Consider inviting practitioners of traditional dances to conduct workshops to provide insight into the embodied knowledge and cultural significance of dance and dances’ cultural context, symbolism and social functions. Study plays and performances and social rituals documented on film from different cultures to explore themes of identity, power and social structure, and discuss how these performances reflect and critique cultural norms. Also, analyze traditional music and songs to understand their cultural significance, social roles and the transmission of oral traditions.

Integrating visual and performing arts into psychology can significantly enhance learning by providing tangible and accessible examples of theoretical concepts and engaging students in interactive and immersive ways.

Many feature films offer opportunities to explore psychological concepts, consider A Beautiful Mind as a starting point for discussions of schizophrenia, or Inside Out as a way to bring the concepts of emotions and memory to life. Or illustrate principles of perception using the visual arts, such as optical illusions and Gestalt theories, and analyze artworks to show how artists use these principles to create specific effects.

Examine how the brain processes visual art, linking it to topics in cognitive neuroscience and the psychology of aesthetics. Explore the psychological impact of music on mood and behavior. Analyze how performing arts, like theater and dance, convey and evoke emotions, and discuss the psychological mechanisms behind these effects. You might also introduce students to art therapy methods and their application in treating psychological disorders.

In sociology courses, it might make sense to explore cultural representations of race, gender and class through art. You might also analyze how different artworks reflect and critique social issues and portray societal and family dynamics. Theater, in particular, can serve as a social mirror that reveals aspects of social norms and social conflicts. Consider using dramaturgy to explore social roles, identities and group dynamics.

You might also use photographs as a tool for ethnographic analysis of social environments and behaviors, or study the role of music in social movements and political protests and how music reflects and shapes cultural identity and social cohesion within different communities.

There are other ways to infuse the arts across the curriculum. Interdisciplinary and team-taught courses that bring together art, history, literature, philosophy, psychology and sociology are well-suited to exploring topics like art and revolution or representations of the self, ethics and aesthetics.

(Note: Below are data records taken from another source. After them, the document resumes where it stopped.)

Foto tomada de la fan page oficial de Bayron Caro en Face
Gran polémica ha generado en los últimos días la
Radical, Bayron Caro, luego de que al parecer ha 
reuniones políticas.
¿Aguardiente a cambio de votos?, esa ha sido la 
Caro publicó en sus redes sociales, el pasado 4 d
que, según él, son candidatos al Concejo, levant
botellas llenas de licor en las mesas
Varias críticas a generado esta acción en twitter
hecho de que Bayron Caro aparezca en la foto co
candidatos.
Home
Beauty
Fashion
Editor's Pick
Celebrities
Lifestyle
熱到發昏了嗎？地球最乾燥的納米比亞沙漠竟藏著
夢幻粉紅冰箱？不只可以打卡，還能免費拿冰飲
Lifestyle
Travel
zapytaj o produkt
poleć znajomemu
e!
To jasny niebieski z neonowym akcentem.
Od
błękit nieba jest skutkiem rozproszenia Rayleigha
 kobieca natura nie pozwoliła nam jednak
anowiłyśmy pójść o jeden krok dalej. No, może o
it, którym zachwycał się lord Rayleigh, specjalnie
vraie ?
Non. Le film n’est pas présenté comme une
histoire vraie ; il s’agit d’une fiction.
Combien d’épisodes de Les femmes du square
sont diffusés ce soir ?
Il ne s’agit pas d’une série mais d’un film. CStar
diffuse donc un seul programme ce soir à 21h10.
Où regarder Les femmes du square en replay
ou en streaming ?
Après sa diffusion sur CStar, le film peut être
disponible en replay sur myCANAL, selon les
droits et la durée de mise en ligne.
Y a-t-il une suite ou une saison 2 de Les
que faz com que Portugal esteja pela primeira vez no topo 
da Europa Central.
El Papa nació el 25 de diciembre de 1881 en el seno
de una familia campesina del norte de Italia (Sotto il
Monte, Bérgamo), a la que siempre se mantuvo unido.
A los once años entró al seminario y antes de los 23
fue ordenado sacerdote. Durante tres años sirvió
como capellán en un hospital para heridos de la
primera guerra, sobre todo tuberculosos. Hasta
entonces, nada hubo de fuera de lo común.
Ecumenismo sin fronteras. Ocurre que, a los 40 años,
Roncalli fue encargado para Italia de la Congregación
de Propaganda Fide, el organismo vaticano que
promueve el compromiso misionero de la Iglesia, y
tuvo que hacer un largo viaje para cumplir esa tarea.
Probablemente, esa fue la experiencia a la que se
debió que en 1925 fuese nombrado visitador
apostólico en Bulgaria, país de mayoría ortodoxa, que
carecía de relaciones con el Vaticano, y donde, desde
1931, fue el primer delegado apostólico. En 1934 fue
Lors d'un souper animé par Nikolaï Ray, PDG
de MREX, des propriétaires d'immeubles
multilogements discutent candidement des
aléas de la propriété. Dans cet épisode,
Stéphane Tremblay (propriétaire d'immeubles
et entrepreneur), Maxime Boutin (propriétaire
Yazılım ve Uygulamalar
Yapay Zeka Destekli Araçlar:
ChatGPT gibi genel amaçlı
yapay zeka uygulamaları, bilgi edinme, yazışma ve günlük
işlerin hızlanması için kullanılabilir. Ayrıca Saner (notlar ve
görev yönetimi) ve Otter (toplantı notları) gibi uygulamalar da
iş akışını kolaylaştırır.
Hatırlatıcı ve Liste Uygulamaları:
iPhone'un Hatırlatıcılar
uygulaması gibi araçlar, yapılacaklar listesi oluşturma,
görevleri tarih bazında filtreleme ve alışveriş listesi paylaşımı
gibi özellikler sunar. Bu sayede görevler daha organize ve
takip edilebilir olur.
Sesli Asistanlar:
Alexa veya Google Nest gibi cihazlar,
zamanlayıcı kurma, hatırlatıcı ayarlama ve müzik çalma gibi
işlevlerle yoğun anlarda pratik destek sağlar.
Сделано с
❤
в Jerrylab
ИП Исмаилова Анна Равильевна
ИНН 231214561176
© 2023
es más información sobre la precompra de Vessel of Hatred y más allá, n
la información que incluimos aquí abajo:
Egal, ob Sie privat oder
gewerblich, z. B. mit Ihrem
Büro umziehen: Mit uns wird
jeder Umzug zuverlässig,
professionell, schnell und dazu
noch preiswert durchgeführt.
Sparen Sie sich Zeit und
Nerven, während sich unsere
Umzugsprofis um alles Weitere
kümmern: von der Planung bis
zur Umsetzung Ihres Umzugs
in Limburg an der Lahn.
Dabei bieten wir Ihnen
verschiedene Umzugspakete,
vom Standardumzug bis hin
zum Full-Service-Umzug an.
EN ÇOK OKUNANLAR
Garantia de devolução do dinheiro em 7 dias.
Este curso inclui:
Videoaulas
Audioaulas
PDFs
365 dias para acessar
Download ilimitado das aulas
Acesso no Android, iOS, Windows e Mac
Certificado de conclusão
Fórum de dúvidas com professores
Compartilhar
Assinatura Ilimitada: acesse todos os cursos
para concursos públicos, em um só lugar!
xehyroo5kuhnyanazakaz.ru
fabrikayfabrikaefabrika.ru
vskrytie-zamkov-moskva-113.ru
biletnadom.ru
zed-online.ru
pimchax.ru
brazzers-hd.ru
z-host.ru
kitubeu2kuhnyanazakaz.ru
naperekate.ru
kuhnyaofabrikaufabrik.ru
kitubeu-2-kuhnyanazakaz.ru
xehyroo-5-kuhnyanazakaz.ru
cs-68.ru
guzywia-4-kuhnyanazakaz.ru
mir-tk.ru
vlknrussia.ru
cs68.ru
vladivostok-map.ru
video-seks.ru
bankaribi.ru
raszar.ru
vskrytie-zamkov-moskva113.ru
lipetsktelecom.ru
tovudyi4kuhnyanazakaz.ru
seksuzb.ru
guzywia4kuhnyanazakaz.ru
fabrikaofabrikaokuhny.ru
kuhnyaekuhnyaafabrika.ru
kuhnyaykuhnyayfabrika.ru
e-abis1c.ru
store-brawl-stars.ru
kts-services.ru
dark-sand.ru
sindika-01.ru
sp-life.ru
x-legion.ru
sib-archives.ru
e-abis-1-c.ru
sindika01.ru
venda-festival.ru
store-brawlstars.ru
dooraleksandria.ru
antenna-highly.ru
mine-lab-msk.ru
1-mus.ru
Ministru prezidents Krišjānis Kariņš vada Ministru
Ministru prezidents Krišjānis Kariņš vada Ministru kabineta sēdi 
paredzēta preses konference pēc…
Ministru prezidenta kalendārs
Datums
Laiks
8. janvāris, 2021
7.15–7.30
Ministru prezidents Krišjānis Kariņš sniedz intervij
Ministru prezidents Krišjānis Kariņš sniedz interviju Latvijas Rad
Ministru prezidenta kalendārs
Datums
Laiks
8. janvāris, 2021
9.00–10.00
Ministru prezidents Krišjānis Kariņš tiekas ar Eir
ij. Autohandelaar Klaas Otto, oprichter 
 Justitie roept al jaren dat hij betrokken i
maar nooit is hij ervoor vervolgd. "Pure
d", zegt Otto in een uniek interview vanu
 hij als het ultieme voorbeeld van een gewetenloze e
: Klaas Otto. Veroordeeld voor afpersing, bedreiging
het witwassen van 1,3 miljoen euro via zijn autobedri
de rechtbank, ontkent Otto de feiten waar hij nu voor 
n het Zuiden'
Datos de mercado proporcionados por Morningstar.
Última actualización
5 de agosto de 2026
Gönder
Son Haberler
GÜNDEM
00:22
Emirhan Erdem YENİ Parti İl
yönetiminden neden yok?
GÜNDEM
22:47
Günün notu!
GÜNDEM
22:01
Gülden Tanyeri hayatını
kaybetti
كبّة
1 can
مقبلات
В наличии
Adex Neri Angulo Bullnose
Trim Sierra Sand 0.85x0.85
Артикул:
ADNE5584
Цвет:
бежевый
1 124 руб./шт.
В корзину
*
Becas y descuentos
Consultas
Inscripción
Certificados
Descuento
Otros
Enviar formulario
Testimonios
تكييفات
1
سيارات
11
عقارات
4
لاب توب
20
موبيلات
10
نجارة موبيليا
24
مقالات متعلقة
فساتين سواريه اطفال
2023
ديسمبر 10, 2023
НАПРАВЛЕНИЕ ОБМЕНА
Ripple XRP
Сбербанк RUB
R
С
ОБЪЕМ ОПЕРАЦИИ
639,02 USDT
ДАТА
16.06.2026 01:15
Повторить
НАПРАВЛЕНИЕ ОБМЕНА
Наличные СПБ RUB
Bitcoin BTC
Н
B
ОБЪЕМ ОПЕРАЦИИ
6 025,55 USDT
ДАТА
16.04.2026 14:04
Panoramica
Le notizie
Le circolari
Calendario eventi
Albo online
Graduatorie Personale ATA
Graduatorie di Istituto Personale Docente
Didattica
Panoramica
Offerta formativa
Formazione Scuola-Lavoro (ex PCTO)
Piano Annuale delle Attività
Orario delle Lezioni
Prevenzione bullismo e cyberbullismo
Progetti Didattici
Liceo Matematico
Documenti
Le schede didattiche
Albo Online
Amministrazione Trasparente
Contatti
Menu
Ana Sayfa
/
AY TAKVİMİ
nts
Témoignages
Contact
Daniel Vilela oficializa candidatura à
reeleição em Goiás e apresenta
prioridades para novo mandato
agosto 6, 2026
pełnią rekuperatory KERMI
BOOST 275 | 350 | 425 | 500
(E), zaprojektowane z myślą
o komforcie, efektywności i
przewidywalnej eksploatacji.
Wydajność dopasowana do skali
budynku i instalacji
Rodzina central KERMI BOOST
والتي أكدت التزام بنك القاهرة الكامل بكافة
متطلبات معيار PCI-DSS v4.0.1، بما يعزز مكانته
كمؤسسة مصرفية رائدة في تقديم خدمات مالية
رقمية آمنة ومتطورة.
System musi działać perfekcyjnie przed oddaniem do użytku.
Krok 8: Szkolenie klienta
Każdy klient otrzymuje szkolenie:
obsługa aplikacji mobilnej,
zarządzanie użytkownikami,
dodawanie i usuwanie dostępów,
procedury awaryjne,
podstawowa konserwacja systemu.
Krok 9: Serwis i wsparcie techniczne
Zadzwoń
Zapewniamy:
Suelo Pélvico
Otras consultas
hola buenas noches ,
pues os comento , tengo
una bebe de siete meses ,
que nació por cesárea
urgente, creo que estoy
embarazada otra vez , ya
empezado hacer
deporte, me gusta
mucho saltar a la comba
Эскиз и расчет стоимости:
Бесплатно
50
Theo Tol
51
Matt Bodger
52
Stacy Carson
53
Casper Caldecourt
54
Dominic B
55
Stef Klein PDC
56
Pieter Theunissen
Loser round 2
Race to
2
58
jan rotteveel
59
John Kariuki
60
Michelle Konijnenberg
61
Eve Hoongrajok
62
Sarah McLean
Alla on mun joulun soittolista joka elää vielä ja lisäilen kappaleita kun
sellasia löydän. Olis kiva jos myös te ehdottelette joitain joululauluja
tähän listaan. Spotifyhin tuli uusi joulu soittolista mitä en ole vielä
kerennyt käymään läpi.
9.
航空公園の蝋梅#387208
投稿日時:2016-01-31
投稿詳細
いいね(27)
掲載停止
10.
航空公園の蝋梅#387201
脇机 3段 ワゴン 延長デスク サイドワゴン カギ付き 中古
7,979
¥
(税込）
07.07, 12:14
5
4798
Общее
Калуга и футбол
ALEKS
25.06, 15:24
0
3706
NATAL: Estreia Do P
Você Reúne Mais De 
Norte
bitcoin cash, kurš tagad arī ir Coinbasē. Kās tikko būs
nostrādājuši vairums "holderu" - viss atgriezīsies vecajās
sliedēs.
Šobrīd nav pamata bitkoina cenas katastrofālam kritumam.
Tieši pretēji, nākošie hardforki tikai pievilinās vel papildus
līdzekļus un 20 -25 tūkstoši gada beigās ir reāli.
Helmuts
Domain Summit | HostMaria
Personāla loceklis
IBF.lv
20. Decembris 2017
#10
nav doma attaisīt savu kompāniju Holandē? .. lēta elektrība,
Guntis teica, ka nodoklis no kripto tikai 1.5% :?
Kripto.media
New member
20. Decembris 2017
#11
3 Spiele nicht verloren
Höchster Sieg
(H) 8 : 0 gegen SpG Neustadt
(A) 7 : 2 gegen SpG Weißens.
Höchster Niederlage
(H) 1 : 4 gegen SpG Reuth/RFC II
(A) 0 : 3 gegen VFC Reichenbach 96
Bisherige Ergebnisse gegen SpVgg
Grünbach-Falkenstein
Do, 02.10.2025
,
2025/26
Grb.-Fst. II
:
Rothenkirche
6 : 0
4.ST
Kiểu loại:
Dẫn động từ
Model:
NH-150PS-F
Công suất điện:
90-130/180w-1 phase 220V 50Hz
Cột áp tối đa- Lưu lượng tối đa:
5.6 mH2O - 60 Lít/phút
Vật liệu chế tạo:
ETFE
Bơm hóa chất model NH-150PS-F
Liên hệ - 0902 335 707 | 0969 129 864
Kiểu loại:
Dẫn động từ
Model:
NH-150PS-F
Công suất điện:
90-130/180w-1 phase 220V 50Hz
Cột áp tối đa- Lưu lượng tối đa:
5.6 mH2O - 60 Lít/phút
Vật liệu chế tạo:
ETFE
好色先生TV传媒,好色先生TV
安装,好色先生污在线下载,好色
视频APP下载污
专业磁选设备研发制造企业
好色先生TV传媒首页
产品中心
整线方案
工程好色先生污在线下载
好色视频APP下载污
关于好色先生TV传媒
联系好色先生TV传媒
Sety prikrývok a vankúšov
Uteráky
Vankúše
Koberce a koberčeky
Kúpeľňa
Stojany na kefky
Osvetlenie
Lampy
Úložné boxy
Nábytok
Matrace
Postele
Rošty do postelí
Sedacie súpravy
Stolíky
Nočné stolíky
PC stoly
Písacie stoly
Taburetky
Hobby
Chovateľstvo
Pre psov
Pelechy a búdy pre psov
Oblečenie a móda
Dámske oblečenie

In my experience, instructors could do much more to leverage on-campus resources, including art galleries and theaters, to expose students to art and performance. But why not make greater use of student talent in the arts. Even relatively modest stipends might be sufficient to support student actors and musicians who could complement coursework and show how the arts can illuminate and illustrate a host of humanistic issues.

If we want to ignite a lifelong passion for the arts, colleges must step up to the plate. For students who currently receive little arts education in K-12 schools, cultivating artistic appreciation of the arts must start on a college campus—or it will never start at all.

College should lay a foundation for lasting engagement with the arts. So, unlock the world of art in your own classroom. Nurture the next generation of arts lovers. Only by planting these seeds in college can we hope to see them germinate later in life.

Steven Mintz is professor of history at the University of Texas at Austin and the author, most recently, of The Learning-Centered University: Making College a More Developmental, Transformational, and Equitable Experience.